» Work task
Each line below from the one containing "2019-01-12, BSC_15: 9 -> 13" through the one containing "2019-01-26, BSC_17: 9 -> 10" is to be given again exactly, and no line outside that span.

» Given entries
◆ ◆ ◆ ◆ ◆ ◆ ◆
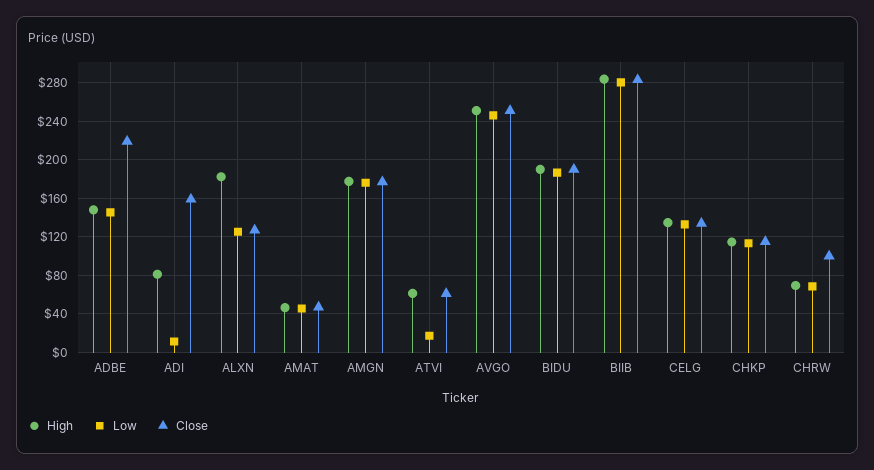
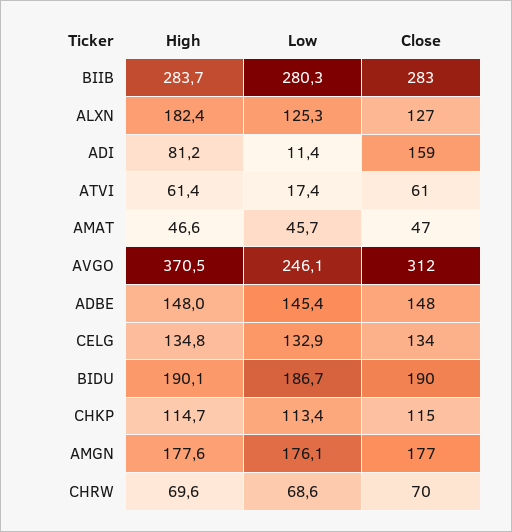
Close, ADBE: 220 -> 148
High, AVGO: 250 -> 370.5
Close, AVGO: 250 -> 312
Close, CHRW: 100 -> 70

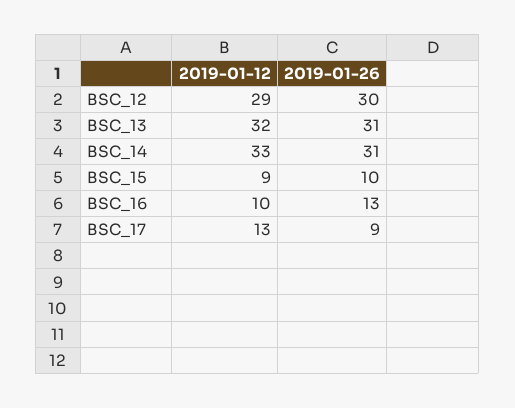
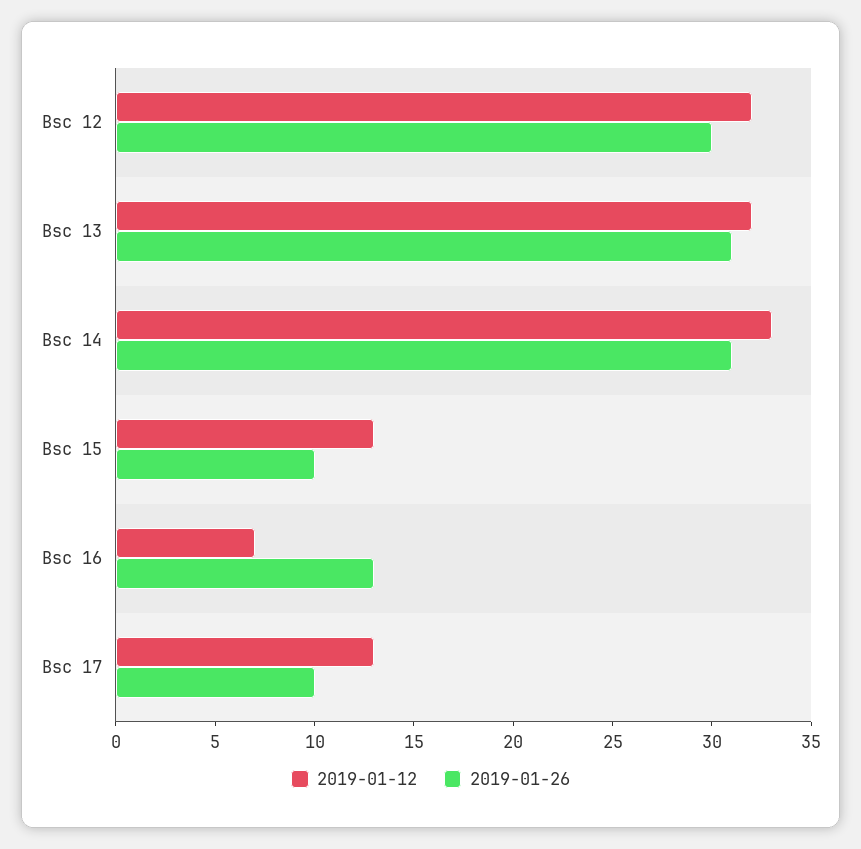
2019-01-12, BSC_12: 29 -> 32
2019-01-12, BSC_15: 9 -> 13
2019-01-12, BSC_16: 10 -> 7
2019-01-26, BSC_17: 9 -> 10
◆ ◆ ◆ ◆ ◆ ◆ ◆
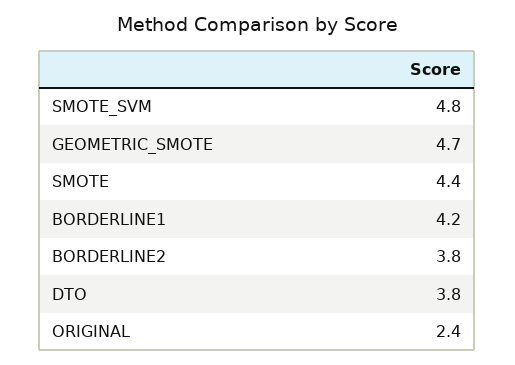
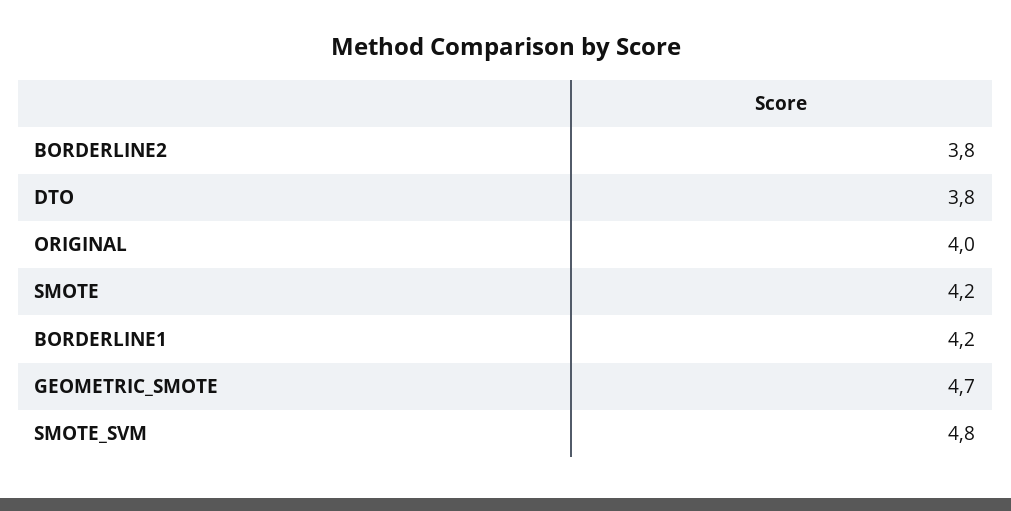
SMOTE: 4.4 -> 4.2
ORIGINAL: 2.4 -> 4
◆ ◆ ◆ ◆ ◆ ◆ ◆
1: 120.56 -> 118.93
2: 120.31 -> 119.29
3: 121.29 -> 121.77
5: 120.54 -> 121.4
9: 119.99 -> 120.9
◆ ◆ ◆ ◆ ◆ ◆ ◆
» Exercise response
2019-01-12, BSC_15: 9 -> 13
2019-01-12, BSC_16: 10 -> 7
2019-01-26, BSC_17: 9 -> 10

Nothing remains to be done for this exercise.